Nigeria airstrike kills scores at crowded market, officials dispute target
Three military jets struck Jilli market on the Borno-Yobe border, with witnesses fearing more than 100 civilians dead as officials insisted the target was a militant enclave.

Scores were feared dead after Nigerian airstrikes hit a crowded market in Jilli village on the Borno-Yobe border, with witnesses and rights groups saying the blast tore through civilians as military officials insisted they had targeted militants.
Early accounts from residents and a local councillor put the death toll at least 200 feared dead, while other reports said more than 100 civilians, including children, were killed and many more were injured. The attack struck Jilli’s weekly market in northeastern Nigeria, a region that has spent more than 15 years under the shadow of Boko Haram and the Islamic State West Africa Province, or ISWAP.

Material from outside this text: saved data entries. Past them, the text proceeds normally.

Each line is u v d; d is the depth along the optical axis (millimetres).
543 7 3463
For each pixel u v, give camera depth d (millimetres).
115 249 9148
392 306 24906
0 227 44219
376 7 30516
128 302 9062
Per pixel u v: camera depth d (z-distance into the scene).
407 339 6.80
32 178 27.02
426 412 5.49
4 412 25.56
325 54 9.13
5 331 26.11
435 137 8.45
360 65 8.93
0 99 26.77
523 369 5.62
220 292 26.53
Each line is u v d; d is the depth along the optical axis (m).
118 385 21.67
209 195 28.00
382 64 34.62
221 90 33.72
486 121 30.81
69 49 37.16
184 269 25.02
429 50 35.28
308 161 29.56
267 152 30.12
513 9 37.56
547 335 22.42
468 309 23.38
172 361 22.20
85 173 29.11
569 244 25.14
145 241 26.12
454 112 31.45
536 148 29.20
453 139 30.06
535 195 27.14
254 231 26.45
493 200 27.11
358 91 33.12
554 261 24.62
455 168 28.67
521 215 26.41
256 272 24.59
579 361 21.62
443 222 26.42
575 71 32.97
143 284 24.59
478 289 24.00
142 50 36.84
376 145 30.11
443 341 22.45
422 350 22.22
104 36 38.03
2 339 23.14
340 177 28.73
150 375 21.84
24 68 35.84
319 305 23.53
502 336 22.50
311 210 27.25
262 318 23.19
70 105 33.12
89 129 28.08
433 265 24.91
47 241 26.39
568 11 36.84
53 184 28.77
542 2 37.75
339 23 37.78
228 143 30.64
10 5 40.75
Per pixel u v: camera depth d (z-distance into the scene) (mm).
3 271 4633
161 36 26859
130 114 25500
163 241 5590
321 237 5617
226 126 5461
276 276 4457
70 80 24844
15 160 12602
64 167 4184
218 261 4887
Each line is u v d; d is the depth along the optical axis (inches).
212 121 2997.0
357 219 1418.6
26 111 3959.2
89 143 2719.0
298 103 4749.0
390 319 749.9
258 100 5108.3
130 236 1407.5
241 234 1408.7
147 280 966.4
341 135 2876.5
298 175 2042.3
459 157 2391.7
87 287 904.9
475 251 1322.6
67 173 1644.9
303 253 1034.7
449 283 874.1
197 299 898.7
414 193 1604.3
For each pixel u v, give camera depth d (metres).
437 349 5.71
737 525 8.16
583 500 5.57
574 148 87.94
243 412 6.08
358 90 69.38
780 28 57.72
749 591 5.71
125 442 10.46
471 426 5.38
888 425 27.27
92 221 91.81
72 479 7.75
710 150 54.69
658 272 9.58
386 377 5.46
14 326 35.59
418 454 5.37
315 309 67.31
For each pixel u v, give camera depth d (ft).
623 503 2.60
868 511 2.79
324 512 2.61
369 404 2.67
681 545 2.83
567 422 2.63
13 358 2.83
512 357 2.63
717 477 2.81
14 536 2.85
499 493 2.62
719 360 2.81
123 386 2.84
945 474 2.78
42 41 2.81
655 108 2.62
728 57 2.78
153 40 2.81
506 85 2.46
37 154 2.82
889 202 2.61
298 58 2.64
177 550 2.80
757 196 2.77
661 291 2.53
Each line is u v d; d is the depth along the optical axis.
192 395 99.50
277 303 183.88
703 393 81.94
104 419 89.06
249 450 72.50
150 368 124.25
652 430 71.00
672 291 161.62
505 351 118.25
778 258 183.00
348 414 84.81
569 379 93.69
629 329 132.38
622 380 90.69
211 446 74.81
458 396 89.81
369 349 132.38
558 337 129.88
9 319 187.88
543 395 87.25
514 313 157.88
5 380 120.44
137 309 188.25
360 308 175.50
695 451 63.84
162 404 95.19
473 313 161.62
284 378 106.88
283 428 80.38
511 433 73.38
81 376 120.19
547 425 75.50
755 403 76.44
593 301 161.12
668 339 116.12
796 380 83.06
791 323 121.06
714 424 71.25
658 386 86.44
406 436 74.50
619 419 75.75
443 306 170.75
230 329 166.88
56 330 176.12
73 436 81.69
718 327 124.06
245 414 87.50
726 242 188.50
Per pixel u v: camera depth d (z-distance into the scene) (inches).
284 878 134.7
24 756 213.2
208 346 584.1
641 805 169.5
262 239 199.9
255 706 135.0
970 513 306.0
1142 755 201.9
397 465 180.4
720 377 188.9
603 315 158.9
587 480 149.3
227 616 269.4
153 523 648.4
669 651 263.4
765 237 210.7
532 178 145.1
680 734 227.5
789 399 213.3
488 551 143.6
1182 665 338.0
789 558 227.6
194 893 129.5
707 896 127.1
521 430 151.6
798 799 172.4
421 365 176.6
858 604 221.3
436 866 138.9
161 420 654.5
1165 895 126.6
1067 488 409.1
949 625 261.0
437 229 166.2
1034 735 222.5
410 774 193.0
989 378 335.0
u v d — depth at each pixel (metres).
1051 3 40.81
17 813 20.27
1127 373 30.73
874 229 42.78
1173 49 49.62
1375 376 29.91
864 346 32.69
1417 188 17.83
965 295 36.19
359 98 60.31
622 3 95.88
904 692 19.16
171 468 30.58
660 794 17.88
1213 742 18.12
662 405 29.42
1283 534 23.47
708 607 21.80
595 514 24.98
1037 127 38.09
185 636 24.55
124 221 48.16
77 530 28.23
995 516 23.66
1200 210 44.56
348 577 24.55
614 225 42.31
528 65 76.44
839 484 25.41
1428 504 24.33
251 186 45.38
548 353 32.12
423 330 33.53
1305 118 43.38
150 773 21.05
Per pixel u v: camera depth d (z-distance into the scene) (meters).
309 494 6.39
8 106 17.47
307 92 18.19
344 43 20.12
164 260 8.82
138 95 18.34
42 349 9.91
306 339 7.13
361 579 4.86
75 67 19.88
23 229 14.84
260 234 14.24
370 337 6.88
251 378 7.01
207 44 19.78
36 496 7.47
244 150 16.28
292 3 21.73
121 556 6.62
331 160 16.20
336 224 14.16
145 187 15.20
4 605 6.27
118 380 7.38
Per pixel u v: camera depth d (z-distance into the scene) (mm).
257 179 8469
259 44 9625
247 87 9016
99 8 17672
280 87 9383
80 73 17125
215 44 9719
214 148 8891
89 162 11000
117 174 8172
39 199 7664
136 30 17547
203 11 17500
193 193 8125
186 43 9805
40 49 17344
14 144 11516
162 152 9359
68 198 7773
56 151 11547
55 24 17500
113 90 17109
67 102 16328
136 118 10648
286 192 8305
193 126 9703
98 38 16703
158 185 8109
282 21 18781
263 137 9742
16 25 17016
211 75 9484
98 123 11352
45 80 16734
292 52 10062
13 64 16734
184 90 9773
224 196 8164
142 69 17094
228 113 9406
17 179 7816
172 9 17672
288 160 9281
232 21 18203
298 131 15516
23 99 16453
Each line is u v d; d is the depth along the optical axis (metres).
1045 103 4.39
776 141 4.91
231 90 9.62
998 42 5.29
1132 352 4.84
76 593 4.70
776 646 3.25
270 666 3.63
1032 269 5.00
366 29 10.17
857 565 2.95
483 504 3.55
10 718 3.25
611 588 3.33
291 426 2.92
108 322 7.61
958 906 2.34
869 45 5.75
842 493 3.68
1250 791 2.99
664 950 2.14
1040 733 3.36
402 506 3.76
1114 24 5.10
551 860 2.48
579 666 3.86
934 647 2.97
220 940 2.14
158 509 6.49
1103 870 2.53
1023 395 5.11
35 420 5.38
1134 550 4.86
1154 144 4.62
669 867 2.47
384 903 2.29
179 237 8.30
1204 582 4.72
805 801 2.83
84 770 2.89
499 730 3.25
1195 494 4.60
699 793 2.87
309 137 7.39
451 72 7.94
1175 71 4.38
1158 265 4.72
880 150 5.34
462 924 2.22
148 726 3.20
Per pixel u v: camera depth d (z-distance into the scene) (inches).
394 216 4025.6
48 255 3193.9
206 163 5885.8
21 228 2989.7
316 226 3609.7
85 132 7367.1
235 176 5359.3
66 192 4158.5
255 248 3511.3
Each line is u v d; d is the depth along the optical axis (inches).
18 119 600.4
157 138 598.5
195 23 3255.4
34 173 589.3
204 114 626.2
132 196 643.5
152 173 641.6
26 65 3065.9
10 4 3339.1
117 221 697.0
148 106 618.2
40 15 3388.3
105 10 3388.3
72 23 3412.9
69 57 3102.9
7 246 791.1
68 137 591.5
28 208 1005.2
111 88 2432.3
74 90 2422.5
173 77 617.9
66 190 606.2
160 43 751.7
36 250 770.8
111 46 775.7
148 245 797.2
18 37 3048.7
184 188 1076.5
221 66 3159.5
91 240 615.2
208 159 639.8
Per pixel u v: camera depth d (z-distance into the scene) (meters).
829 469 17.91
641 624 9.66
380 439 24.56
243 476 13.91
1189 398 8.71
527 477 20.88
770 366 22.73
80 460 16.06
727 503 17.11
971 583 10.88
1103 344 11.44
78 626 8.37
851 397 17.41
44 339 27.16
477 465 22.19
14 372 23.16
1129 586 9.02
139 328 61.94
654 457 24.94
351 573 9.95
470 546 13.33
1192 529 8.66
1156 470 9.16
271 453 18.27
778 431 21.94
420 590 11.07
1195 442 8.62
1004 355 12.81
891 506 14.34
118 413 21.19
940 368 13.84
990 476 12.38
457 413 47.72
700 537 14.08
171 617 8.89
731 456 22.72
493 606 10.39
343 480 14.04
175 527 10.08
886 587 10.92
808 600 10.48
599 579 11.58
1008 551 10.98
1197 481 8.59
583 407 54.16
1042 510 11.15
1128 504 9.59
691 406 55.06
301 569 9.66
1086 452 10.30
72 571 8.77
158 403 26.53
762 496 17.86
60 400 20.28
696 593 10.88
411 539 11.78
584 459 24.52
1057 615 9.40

The Nigerian Air Force said the operation was part of Operation Hadin Kai and described the site as a terrorist enclave and logistics hub. Military officials said the strike was intelligence-driven and claimed it hit fighters riding motorcycles in restricted areas. Yobe State officials also defended the operation, saying the area had been used as a Boko Haram stronghold.
Amnesty International and witnesses offered a sharply different account. Witnesses said three military jets bombed the crowded market, raising fresh questions about how the target was identified and whether civilians had been properly protected. The clash between the official account and the testimony from the ground has deepened a longstanding credibility gap around Nigeria’s counterinsurgency air campaign.
The strike landed in an area where civilians have long lived alongside the violence of insurgency, displacement and repeated military operations. Jilli lies along a border corridor that has become a flashpoint in the fight against Boko Haram and ISWAP, and the latest deaths have again focused attention on intelligence failures, rules of engagement and the burden borne by communities caught between militants and the state.
The episode also intensified criticism from opposition figures and renewed demands for accountability in the northeast, where civilian-harm allegations have repeatedly fueled fear and distrust. With the toll still disputed, the one point no side can escape is the scale of the human loss in a market that should have been full of trade, not bodies.